Junge Leute stellen auch noch andere Fragen. Es geht nicht nur ums Geld. Es geht auch darum, die Freizeit zu gestalten. Es geht um bezahlbaren Wohnraum, der nicht 150 Kilometer und weiter vom Ausbildungsbetrieb entfernt ist. Und es geht auch um eine kostengünstige Erreichbarkeit der Berufsschulen. Das sind alles Argumente, die junge Leute interessieren, die sie bewegen, sich zu entscheiden, hierzubleiben oder wegzugehen.
Und apropos Berufsschulen, da haben wir erhebliche Defizite, weil die Bedingungen nicht stimmen. Die Landesregierung hat es versäumt, an den Universitäten des Landes für das Lehramt an Berufsschulen auszubilden.
Das zieht einen immer größer werdenden Mangel an Lehrkräften nach sich und in der Folge fällt immer mehr Unterricht aus.

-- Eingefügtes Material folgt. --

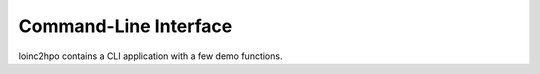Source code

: Command-Line Interface
======================

loinc2hpo contains a CLI application with a few demo functions.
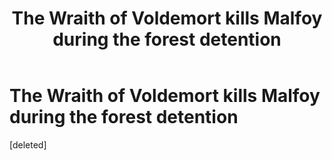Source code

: #+TITLE: The Wraith of Voldemort kills Malfoy during the forest detention

* The Wraith of Voldemort kills Malfoy during the forest detention
:PROPERTIES:
:Score: 1
:DateUnix: 1546900171.0
:DateShort: 2019-Jan-08
:END:
[deleted]

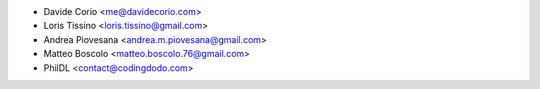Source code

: * Davide Corio <me@davidecorio.com>
* Loris Tissino <loris.tissino@gmail.com>
* Andrea Piovesana <andrea.m.piovesana@gmail.com>
* Matteo Boscolo <matteo.boscolo.76@gmail.com>
* PhilDL <contact@codingdodo.com>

Auch der Altersdurchschnitt der Lehrkräfte wird immer höher, was wiederum das Ausfallrisiko erhöht. Statt Vorsorge zu treffen, haben Sie die geringe Anzahl von Berufsschullehrkräften auch noch in das Lehrerpersonalkonzept gedrängt, sodass sie vor 2014 dort gar nicht herauskommen.
Und wir haben einen Zentralisierungsprozess. Schauen Sie sich mal an, wo sich Berufsschulen befinden. Die Rahmenbedingungen für die Jugendlichen haben sich verschlechtert, denn für die Anfahrten steigen die Kosten für die Ausbildung, die bei der miserablen Vergütung auch noch berappt werden müssen.
Das Land muss hier tatsächlich unterstützen. Das war unser Vorschlag in der vergangenen Legislaturperiode. Sie haben ihn dann umgesetzt, aber es ist bisher ein Flop, was den Landeszuschuss betrifft. Die Bilanz nach sechs Monaten: neun Anträge, null davon bewilligt. Und da behaupten Sie, das Land zieht an.